- [Directive] Where "httphttps" occurs in a line of the entries below, copy that line.

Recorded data
_ _ _ _ _

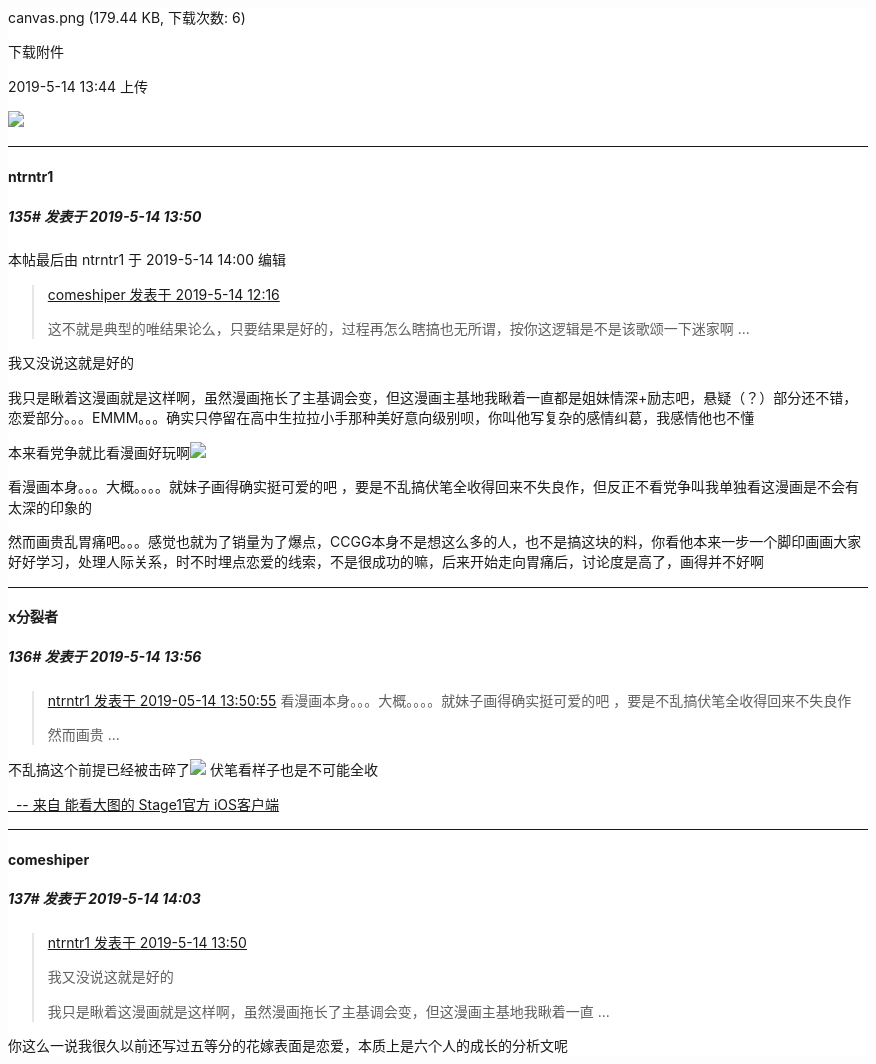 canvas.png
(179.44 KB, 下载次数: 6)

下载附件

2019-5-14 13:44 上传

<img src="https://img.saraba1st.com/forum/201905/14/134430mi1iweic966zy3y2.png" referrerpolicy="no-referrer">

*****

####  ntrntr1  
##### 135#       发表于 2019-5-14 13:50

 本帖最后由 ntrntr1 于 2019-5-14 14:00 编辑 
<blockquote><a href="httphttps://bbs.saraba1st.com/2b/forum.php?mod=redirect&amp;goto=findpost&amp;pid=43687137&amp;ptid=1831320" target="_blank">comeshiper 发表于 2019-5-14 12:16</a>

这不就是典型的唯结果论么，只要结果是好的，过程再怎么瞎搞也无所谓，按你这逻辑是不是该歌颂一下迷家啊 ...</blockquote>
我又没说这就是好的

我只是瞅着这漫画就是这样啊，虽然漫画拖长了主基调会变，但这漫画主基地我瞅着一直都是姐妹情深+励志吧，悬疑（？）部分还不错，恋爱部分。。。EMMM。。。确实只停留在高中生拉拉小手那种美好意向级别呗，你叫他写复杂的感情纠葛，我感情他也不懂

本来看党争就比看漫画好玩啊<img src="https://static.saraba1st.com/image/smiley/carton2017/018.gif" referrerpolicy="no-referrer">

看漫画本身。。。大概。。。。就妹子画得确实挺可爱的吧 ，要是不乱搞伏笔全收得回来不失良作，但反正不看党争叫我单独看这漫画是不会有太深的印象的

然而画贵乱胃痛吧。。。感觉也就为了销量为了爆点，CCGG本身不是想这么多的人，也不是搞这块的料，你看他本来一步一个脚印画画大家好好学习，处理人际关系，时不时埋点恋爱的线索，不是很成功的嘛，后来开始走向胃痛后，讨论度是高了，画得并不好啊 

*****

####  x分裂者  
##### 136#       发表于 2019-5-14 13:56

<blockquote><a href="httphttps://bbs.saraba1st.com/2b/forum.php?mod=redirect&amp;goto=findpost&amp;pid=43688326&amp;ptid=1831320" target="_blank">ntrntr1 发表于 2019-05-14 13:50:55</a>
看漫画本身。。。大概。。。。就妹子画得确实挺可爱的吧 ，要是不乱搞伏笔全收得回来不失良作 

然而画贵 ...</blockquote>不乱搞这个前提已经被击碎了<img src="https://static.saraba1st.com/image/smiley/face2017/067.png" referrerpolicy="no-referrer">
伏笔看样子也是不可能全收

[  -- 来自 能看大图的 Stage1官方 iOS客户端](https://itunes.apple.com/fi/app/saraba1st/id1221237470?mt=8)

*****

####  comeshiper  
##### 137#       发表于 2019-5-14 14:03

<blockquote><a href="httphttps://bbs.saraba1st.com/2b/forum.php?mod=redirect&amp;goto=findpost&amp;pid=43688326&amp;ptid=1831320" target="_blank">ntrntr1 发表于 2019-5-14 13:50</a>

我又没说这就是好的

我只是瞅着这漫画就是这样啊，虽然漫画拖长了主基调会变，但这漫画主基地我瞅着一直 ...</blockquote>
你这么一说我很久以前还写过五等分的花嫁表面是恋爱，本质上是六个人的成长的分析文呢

_ _ _ _ _

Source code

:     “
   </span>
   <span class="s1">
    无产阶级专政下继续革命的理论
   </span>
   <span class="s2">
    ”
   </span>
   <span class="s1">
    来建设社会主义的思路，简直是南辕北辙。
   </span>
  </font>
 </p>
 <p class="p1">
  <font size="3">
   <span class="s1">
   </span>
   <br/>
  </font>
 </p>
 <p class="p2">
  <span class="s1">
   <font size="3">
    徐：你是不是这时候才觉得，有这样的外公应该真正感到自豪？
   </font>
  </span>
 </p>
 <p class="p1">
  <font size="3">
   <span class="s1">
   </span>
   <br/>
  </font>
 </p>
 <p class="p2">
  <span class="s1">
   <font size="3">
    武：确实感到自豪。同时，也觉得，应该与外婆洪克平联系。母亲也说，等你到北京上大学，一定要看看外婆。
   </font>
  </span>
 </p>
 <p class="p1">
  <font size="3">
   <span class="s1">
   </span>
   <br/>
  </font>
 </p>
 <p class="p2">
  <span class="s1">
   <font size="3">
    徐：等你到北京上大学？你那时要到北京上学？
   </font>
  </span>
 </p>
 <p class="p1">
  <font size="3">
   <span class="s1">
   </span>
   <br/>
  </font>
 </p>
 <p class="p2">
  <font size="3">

_ _ _ _ _

- [Exercise solution]
<blockquote><a href="httphttps://bbs.saraba1st.com/2b/forum.php?mod=redirect&amp;goto=findpost&amp;pid=43687137&amp;ptid=1831320" target="_blank">comeshiper 发表于 2019-5-14 12:16</a>
<blockquote><a href="httphttps://bbs.saraba1st.com/2b/forum.php?mod=redirect&amp;goto=findpost&amp;pid=43688326&amp;ptid=1831320" target="_blank">ntrntr1 发表于 2019-05-14 13:50:55</a>
<blockquote><a href="httphttps://bbs.saraba1st.com/2b/forum.php?mod=redirect&amp;goto=findpost&amp;pid=43688326&amp;ptid=1831320" target="_blank">ntrntr1 发表于 2019-5-14 13:50</a>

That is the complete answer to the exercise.